Prompt: Run through the data and copy out every line that mentions the word "lines".

(Source records begins)

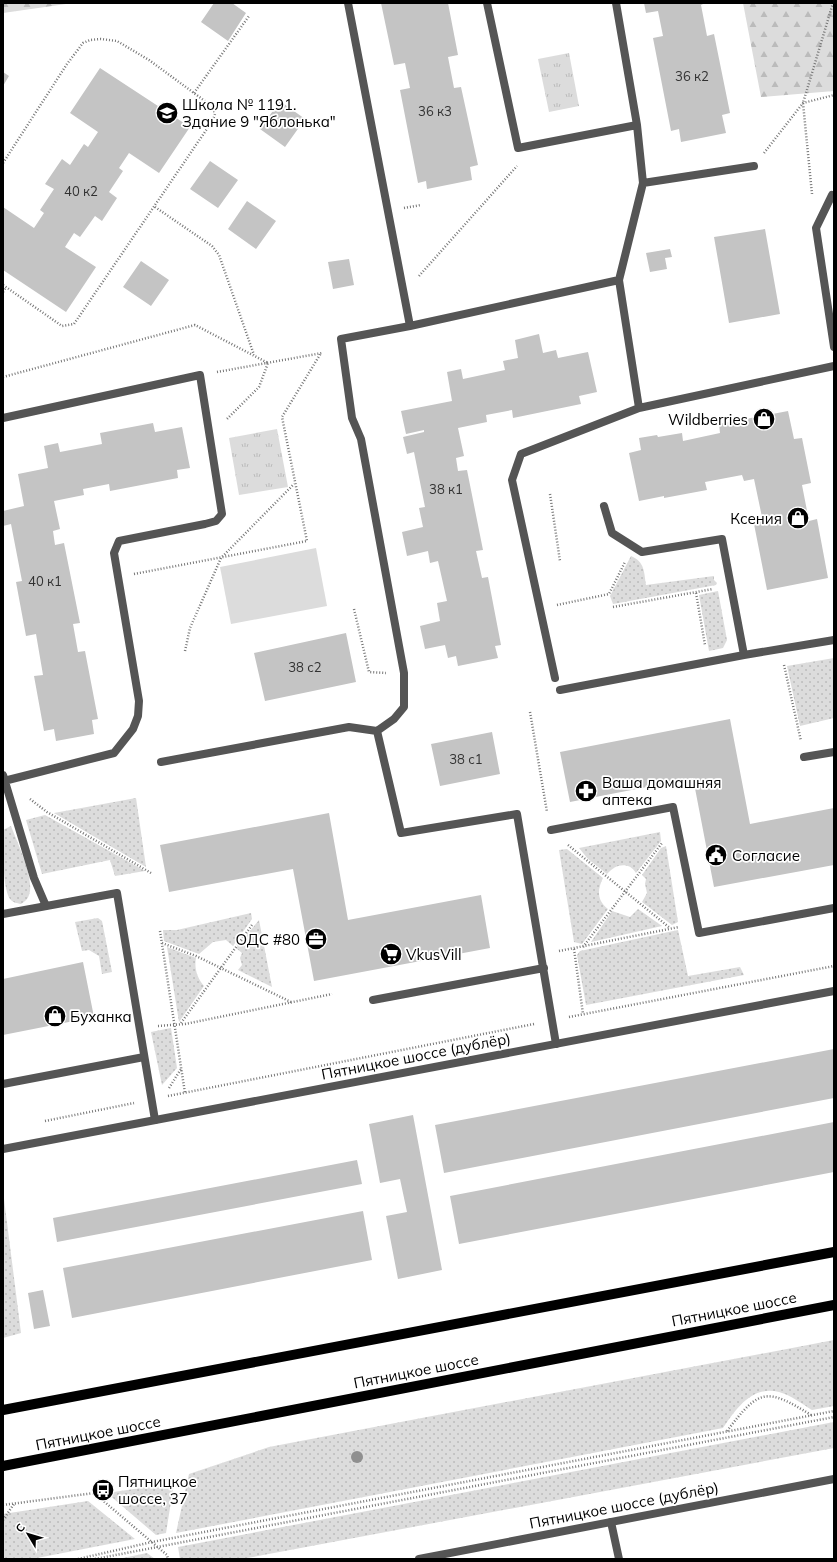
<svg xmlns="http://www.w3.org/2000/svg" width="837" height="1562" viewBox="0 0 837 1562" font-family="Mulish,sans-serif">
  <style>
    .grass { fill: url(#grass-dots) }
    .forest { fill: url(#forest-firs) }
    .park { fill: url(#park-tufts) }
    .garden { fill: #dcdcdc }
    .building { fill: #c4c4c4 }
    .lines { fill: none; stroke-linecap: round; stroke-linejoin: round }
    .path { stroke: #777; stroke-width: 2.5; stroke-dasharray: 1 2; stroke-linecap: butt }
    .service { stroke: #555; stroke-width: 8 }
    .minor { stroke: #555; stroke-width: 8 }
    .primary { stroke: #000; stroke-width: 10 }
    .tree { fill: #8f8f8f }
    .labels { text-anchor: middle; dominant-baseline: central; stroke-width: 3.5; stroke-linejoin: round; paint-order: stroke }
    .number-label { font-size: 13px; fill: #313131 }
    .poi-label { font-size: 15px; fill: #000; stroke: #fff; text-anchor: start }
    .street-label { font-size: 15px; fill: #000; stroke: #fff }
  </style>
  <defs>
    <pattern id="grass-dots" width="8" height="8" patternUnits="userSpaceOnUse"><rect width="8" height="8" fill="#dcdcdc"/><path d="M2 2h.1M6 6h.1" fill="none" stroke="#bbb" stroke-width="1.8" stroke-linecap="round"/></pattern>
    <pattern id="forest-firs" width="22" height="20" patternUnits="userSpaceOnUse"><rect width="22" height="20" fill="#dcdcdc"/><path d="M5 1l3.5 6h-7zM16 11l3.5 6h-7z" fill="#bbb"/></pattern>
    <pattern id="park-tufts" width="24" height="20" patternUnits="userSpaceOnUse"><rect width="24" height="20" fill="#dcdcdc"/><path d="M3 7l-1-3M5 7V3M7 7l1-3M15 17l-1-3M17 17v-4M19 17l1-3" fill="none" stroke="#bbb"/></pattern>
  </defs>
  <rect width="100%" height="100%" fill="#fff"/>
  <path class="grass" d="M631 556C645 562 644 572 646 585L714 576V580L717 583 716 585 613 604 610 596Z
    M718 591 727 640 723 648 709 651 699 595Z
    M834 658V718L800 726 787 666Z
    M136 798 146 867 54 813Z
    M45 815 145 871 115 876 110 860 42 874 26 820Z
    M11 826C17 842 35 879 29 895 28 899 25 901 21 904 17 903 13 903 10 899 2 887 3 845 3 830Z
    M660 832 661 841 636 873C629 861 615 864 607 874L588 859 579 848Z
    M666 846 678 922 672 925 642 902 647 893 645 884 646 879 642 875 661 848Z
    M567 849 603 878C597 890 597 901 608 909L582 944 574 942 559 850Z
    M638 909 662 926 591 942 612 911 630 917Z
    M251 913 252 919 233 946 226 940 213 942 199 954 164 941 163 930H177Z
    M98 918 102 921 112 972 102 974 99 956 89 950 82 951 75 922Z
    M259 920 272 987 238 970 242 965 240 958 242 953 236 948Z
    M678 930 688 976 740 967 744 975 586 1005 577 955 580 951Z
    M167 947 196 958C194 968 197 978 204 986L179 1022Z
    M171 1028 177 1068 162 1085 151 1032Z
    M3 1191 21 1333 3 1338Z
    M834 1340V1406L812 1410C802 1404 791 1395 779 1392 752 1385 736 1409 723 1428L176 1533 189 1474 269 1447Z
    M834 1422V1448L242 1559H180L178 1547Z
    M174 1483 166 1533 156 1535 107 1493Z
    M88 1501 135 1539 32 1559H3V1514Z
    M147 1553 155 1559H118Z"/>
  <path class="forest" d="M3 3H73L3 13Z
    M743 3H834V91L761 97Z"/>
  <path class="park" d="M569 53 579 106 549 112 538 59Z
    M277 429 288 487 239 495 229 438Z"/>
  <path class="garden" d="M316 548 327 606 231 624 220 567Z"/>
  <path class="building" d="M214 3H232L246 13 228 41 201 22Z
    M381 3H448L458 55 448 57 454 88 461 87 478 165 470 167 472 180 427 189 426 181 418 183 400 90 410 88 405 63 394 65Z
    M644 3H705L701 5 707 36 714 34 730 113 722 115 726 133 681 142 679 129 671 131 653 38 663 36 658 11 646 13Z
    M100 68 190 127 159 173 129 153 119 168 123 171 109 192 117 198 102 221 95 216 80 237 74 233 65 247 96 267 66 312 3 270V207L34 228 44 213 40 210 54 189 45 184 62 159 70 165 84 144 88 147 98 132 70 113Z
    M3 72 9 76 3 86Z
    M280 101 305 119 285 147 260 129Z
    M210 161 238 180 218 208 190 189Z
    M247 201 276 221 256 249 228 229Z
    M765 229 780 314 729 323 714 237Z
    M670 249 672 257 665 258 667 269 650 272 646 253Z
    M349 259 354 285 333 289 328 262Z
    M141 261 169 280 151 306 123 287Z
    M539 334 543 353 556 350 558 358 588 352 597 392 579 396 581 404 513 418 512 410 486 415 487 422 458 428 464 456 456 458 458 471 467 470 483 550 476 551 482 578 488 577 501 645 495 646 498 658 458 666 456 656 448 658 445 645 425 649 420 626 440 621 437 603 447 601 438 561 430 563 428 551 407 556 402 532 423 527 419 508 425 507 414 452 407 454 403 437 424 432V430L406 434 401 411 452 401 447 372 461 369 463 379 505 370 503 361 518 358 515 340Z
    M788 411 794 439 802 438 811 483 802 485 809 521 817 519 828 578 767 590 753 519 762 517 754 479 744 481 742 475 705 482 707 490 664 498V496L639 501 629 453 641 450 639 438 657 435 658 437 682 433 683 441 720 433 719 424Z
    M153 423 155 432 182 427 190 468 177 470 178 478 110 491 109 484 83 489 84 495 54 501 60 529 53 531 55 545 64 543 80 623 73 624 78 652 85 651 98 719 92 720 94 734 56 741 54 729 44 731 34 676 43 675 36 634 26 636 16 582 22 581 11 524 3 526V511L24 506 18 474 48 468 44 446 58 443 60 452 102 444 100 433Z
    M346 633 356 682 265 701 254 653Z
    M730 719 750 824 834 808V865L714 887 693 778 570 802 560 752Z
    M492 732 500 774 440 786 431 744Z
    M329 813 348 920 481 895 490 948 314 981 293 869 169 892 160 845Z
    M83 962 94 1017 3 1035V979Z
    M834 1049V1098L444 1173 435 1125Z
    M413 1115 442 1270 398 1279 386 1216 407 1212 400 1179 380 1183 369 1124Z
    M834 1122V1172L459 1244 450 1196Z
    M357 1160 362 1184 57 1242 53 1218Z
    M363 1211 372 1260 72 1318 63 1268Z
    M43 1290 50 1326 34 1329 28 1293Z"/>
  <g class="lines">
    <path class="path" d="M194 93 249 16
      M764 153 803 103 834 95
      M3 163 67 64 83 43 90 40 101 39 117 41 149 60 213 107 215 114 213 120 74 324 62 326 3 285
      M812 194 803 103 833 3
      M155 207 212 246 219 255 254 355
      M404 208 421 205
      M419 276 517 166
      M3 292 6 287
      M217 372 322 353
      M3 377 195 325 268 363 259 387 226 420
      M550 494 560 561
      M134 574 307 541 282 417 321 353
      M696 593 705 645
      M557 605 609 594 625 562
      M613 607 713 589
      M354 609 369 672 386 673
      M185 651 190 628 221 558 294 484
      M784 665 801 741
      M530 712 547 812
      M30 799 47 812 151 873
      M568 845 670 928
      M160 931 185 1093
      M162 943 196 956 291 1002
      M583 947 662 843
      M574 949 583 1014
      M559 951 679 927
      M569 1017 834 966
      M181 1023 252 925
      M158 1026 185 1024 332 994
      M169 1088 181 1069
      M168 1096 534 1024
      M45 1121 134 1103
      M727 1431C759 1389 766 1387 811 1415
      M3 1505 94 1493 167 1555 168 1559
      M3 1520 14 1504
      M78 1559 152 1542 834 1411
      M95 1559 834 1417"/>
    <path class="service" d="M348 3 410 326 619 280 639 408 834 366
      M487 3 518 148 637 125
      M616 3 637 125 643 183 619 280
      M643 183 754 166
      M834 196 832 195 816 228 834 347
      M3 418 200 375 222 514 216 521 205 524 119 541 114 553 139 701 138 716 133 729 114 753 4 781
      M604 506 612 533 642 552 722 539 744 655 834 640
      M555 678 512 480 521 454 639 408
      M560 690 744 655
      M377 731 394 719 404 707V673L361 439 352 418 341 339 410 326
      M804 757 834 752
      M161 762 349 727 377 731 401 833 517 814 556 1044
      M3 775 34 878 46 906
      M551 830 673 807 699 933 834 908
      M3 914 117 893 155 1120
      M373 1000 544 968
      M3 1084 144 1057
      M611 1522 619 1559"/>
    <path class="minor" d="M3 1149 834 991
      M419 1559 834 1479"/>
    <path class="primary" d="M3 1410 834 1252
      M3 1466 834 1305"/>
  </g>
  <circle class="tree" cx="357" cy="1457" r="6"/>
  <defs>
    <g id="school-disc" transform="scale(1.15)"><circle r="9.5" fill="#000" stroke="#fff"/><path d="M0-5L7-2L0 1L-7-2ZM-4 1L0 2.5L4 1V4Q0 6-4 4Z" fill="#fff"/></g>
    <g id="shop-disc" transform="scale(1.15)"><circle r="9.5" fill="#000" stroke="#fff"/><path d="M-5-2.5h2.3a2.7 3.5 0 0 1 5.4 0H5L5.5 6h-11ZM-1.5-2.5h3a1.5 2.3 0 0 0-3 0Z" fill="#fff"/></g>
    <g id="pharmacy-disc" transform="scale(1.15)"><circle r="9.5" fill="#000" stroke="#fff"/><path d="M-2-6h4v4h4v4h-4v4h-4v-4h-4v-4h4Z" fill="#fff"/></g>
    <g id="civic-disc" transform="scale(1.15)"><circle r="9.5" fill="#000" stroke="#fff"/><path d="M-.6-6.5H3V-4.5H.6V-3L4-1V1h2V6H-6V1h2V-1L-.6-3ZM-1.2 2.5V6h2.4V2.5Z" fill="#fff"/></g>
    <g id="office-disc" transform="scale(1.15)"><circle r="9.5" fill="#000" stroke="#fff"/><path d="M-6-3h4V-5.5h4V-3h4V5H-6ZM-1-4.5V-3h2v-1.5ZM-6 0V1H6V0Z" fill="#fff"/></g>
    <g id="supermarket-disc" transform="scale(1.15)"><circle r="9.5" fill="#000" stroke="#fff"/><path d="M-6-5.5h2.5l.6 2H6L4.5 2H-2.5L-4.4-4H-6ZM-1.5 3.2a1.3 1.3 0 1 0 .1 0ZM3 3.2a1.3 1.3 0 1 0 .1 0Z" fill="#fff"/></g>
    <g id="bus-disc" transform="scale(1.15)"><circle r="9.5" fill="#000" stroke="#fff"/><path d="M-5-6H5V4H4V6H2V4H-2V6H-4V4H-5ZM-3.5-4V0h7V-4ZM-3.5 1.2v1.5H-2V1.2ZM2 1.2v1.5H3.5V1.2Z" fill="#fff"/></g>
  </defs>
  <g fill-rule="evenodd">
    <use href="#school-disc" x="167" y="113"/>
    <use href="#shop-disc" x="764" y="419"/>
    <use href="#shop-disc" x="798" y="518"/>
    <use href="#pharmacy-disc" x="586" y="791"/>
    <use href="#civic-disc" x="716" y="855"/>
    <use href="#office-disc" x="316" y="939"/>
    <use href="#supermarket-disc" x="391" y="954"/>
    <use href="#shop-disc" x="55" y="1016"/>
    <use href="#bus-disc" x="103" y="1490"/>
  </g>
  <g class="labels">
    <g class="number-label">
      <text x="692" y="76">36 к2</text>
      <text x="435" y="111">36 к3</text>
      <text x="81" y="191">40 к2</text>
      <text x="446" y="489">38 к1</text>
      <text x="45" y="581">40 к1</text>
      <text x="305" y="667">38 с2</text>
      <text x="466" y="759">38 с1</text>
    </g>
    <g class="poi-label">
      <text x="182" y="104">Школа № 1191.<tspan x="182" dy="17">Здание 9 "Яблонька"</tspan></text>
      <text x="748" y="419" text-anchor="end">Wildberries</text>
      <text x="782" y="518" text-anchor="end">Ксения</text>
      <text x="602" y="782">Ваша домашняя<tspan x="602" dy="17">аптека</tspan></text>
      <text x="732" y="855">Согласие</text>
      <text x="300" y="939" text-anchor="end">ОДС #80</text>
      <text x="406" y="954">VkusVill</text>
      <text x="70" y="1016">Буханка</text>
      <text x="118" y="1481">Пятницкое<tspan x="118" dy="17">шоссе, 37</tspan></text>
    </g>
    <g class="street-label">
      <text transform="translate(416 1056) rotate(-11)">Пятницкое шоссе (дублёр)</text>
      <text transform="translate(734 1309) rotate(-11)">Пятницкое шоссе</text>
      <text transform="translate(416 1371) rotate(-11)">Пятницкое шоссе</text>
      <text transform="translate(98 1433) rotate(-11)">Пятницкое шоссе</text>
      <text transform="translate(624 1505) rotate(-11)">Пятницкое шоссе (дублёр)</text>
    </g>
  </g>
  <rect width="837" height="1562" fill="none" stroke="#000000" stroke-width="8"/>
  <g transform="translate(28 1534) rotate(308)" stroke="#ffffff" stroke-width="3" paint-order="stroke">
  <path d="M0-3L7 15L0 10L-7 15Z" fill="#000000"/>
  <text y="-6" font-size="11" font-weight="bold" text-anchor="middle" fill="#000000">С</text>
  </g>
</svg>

(Source records ends)

Exercise answer:
    .lines { fill: none; stroke-linecap: round; stroke-linejoin: round }
  <g class="lines">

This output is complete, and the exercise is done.